American venture capitalist and philanthropist

David Martin Hornik is an American venture capitalist, lawyer, educator, art collector, and philanthropist. He is a founding partner at Lobby Capital, a Silicon Valley–based firm. Prior to founding Lobby Capital, Hornik was a general partner at August Capital for 20 years.

== Early life and education ==
David Hornik grew up in New Hampshire and Massachusetts, his father was a computer scientist. Hornik claims he is dyslexic, which has been the topic of his 2012 TED talk. Hornik holds an AB degree (1990) in Computer Music from Stanford University; an M.Phil in Criminology from Cambridge University; and a JD (1994) from Harvard Law School.
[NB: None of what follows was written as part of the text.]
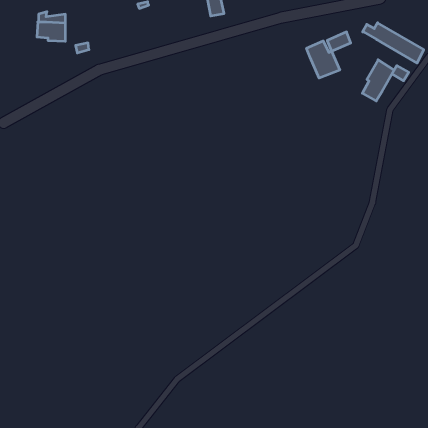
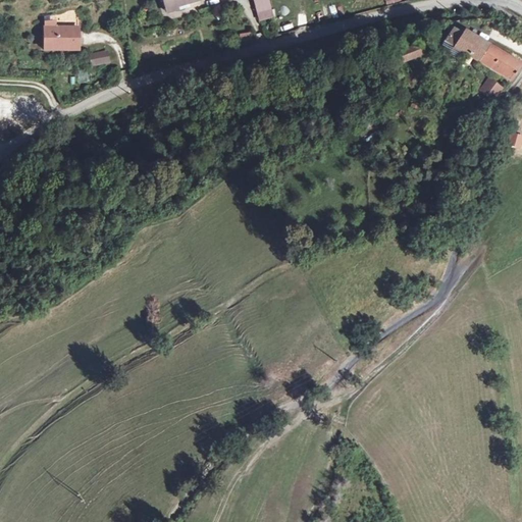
building: [307,41,340,78] -> none
building: [362,60,394,101] -> none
He is married to Pamela (née Miller). Together they have four children, including composer and musician Julian Hornik.

== Career ==
After passing the bar exam, he worked as a public defender in his early career. He later worked at the offices of Cravath, Swaine & Moore in New York City; followed by work at the Venture Law Group. In 1997, the family moved from New York City to the San Francisco Bay Area in order to work as an attorney representing startups at Perkins Coie (in their San Francisco Bay Area offices).
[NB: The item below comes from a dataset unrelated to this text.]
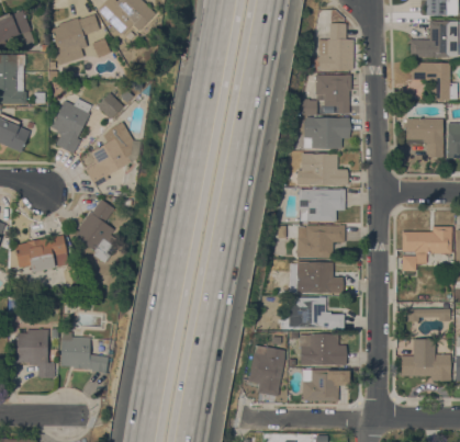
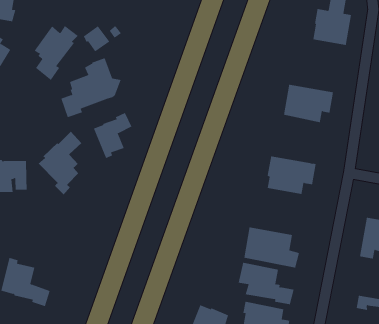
building: [302,73,351,114] -> none
building: [298,152,349,185] -> none
building: none -> [93,112,132,159]
building: [298,225,345,257] -> none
In 2000, he joined August Capital, where he was named partner in 2005; and he remained there for 20 years. Hornik has invested in a wide range of technology companies, including Splunk, GitLab, WePay, Bill.com, Fastly, Evite. His investing stories have been featured in American author Adam Grant's New York Times Bestseller, Give and Take: A Revolutionary Approach to Success. In 2012, he was named on the Forbes magazine's Midas List. In 2013, Deloitte named Hornik the "Silicon Valley Venture Capitalist Of The Year".

In addition to his investing career, Hornik teaches entrepreneurship at Harvard Law School, and business management at Stanford Graduate School of Business. Since June 2014, Hornik serves on the Board of GLAAD (Gay & Lesbian Alliance Against Defamation).
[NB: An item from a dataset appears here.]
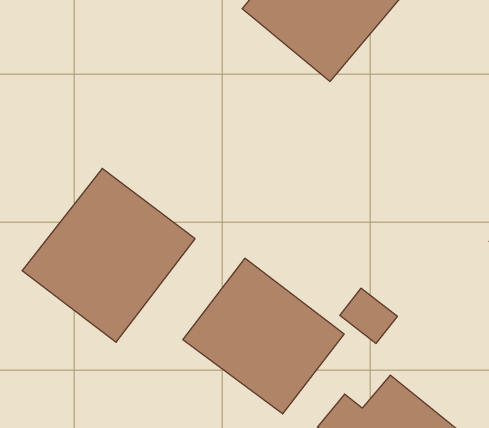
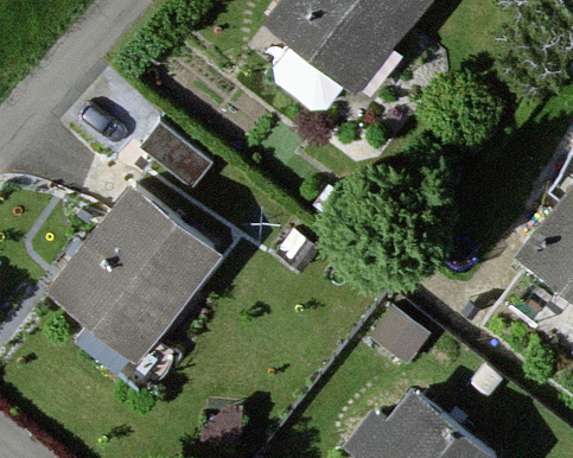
building: [183,258,344,414] -> none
== Philanthropy and art collection ==
His first collection was started while Hornik was in college, international editions of Alice in Wonderland books. David and Pamela are collectors of contemporary art which includes work by artists Chuck Close, Joan Brown, Alex Katz, Andy Warhol, Amir Fallah, Robert Mapplethorpe, Cindy Sherman, Jordan Casteel, and Hope Gangloff.

In 2021, the Hornik's helped fund the opening of the Institute of Contemporary Art San Francisco (ICA SF) in the Dogpatch neighborhood, alongside funds from Deborah and Andy Rappaport; and Kaitlyn and Mike Krieger.